From the records below, output exactly the lines running from the line containing "X125157Y-32677D02*" through the line containing "X120905Y-32677D02*", and no others.

(Plain-text engineering files)
========================

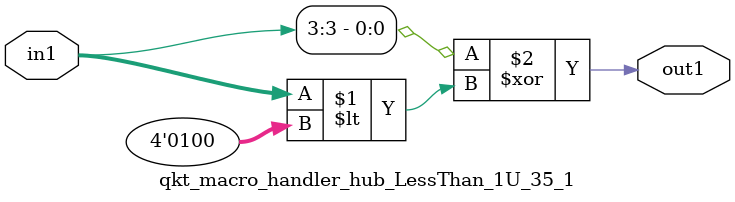
<source format=v>

`timescale 1ps / 1ps


module qkt_macro_handler_hub_LessThan_1U_35_1( in1, out1 );

    input [3:0] in1;
    output out1;

    
    // rtl_process:qkt_macro_handler_hub_LessThan_1U_35_1/qkt_macro_handler_hub_LessThan_1U_35_1_thread_1
    assign out1 = (in1[3] ^ in1 < 4'd04);

endmodule



</source>
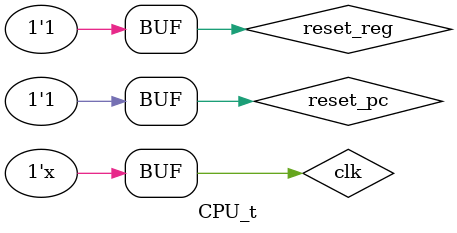
<source format=v>
`timescale 1ns / 1ps

module CPU_t;

	// Inputs
	reg clk;
	reg reset_reg;
	reg reset_pc;

	// Outputs
	wire [31:0] result;
	wire [31:0] pc;
	wire [31:0] inst;

	// Instantiate the Unit Under Test (UUT)
	CPU uut (
		.clk(clk), 
		.reset_reg(reset_reg), 
		.reset_pc(reset_pc), 
		.result(result), 
		.pc(pc), 
		.inst(inst)
	);

	initial begin
		// Initialize Inputs
		clk = 0;
		reset_reg = 0;
		reset_pc = 0;

		// Wait 100 ns for global reset to finish
		#40;
        reset_pc = 1;
		reset_reg = 1;
		// Add stimulus here

	end
      
always #20 clk = ~clk;
endmodule


</source>
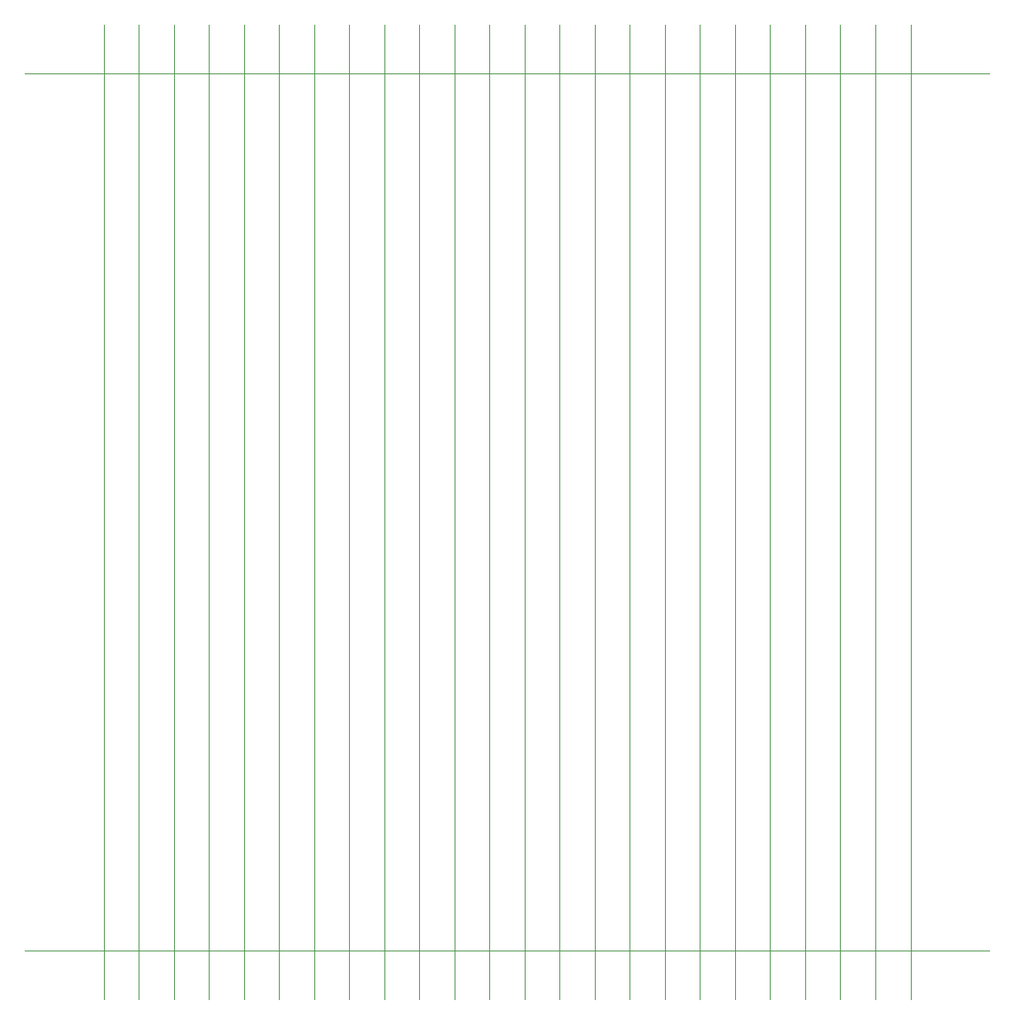
<source format=gbr>
%FSLAX34Y34*%
G04 Gerber Fmt 3.4, Leading zero omitted, Abs format*
G04 (created by PCBNEW (2014-05-17 BZR 4870)-product) date Sun 18 May 2014 04:38:21 PM CEST*
%MOIN*%
G01*
G70*
G90*
G04 APERTURE LIST*
%ADD10C,0.005906*%
%ADD11C,0.003937*%
G04 APERTURE END LIST*
G54D10*
G54D11*
X146417Y-32677D02*
X146417Y-72047D01*
X113818Y-32677D02*
X113818Y-72047D01*
X135078Y-32677D02*
X135078Y-72047D01*
X136496Y-72047D02*
X136496Y-32676D01*
X137913Y-32675D02*
X137913Y-72047D01*
X143582Y-32677D02*
X143582Y-72047D01*
X142165Y-72047D02*
X142165Y-32677D01*
X140748Y-32677D02*
X140748Y-72047D01*
X139330Y-32677D02*
X139330Y-72047D01*
X125157Y-32677D02*
X125157Y-72047D01*
X126574Y-32677D02*
X126574Y-72047D01*
X127992Y-72047D02*
X127992Y-32677D01*
X129409Y-32677D02*
X129409Y-72047D01*
X130826Y-32677D02*
X130826Y-72047D01*
X132244Y-72047D02*
X132244Y-32676D01*
X133661Y-32675D02*
X133661Y-72047D01*
X123740Y-32675D02*
X123740Y-72047D01*
X122322Y-72047D02*
X122322Y-32676D01*
X120905Y-32677D02*
X120905Y-72047D01*
X119488Y-32677D02*
X119488Y-72047D01*
X118070Y-72047D02*
X118070Y-32677D01*
X116653Y-32677D02*
X116653Y-72047D01*
X110629Y-70078D02*
X149606Y-70078D01*
X110629Y-34645D02*
X149606Y-34645D01*
X145000Y-72047D02*
X145000Y-32677D01*
X115236Y-32677D02*
X115236Y-72047D01*
M02*

</source>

========================

__YOUR RESPONSE__.
X125157Y-32677D02*
X125157Y-72047D01*
X126574Y-32677D02*
X126574Y-72047D01*
X127992Y-72047D02*
X127992Y-32677D01*
X129409Y-32677D02*
X129409Y-72047D01*
X130826Y-32677D02*
X130826Y-72047D01*
X132244Y-72047D02*
X132244Y-32676D01*
X133661Y-32675D02*
X133661Y-72047D01*
X123740Y-32675D02*
X123740Y-72047D01*
X122322Y-72047D02*
X122322Y-32676D01*
X120905Y-32677D02*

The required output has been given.